(Beginning of Record excerpts)

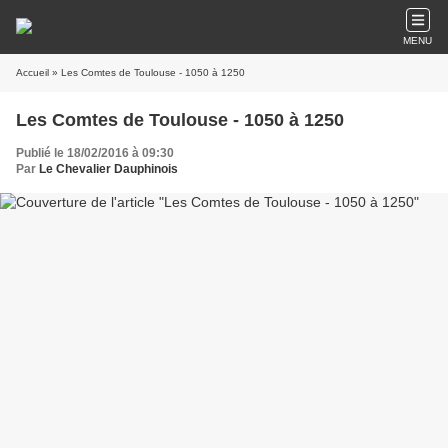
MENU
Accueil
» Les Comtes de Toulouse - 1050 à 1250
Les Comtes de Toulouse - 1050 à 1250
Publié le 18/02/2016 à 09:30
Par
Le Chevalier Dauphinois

(End of Record excerpts)

# The problem:
For each line above that carries the word "Comtes", copy it out.

# Response to this exercise:
» Les Comtes de Toulouse - 1050 à 1250
Les Comtes de Toulouse - 1050 à 1250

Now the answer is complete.